It can be tempting to write queries as compact and as concisely as possible, but often this is not optimal in terms of iterative development or code readability.
A common approach when building queries is to construct a series of subqueries that form a sort of a pipeline: this has the advantage that each individual step can be self-contained, tested and verified separately, and becomes much simpler to reason about.
Let's take a trivial example. In the traceroute tables, IP addresses appear in multiple places. If we want to process all, having them in separate columns may not be ideal, but a simple select won't cut it:
select src_addr, synth_addr, dst_addr, hop_addr
from `ripencc-atlas`.samples.traceroute, unnest(hops)

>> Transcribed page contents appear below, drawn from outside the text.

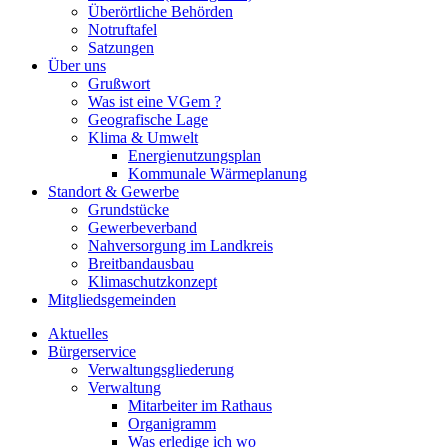
Überörtliche Behörden
Notruftafel
Satzungen
Über uns
Grußwort
Was ist eine VGem ?
Geografische Lage
Klima & Umwelt
Energienutzungsplan
Kommunale Wärmeplanung
Standort & Gewerbe
Grundstücke
Gewerbeverband
Nahversorgung im Landkreis
Breitbandausbau
Klimaschutzkonzept
Mitgliedsgemeinden
Aktuelles
Bürgerservice
Verwaltungsgliederung
Verwaltung
Mitarbeiter im Rathaus
Organigramm
Was erledige ich wo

This will obviously return two columns. If we want to simply retrieve a list of IP addresses, one of the easiest ways is to deconstruct the select into multiple subqueries.
For example:
with src_ips as
(
select src_addr as ip
from `ripencc-atlas`.samples.traceroute
where date(start_time) = "2020-10-01"
),
dst_ips as
(
select dst_addr as ip
from `ripencc-atlas`.samples.traceroute
where date(start_time) = "2020-10-01"
),
synth_ips as
(
select synth_addr as ip
from `ripencc-atlas`.samples.traceroute
where date(start_time) = "2020-10-01"
),
hop_ips as
(
select hop_addr as ip
from `ripencc-atlas`.samples.traceroute, unnest(hops)
where date(start_time) = "2020-10-01"
),
combined_ips as
(
select * from src_ips
union all
select * from dst_ips
union all
select * from synth_ips
union all
select * from hop_ips
)
select distinct ip
from combined_ips
This ultimately splits out the IP addresses from each of the columns and
renames them all as ip
, before performing a union over all of the resulting
tables from the subqueries, then finally running distinct
over them at the
end to create a list of unique IPs observed in this table.
Subqueries come into their own when you have multiple tables to work with and you want to filter data prior to attempting to do additional computation.
Let's say we want to compare probes where we have DNS responses and ping RTTs to the same resolver. Conceptually it can be simplest to pull the relevant columns and dates early in the code, and manage them from there. We can build subqueries to perform queries like this as follows:
with dns_rtts as
(
select prb_id, dst_addr, response_time
from `ripencc-atlas`.samples.dns
where date(start_time) = "2020-10-01"
),
ping_rtts as
(
select prb_id, dst_addr, rtt
from `ripencc-atlas`.samples.ping, unnest(pings)
where date(start_time) = "2020-10-01"
)
select *
from ping_rtts
join dns_rtts
using(prb_id, dst_addr)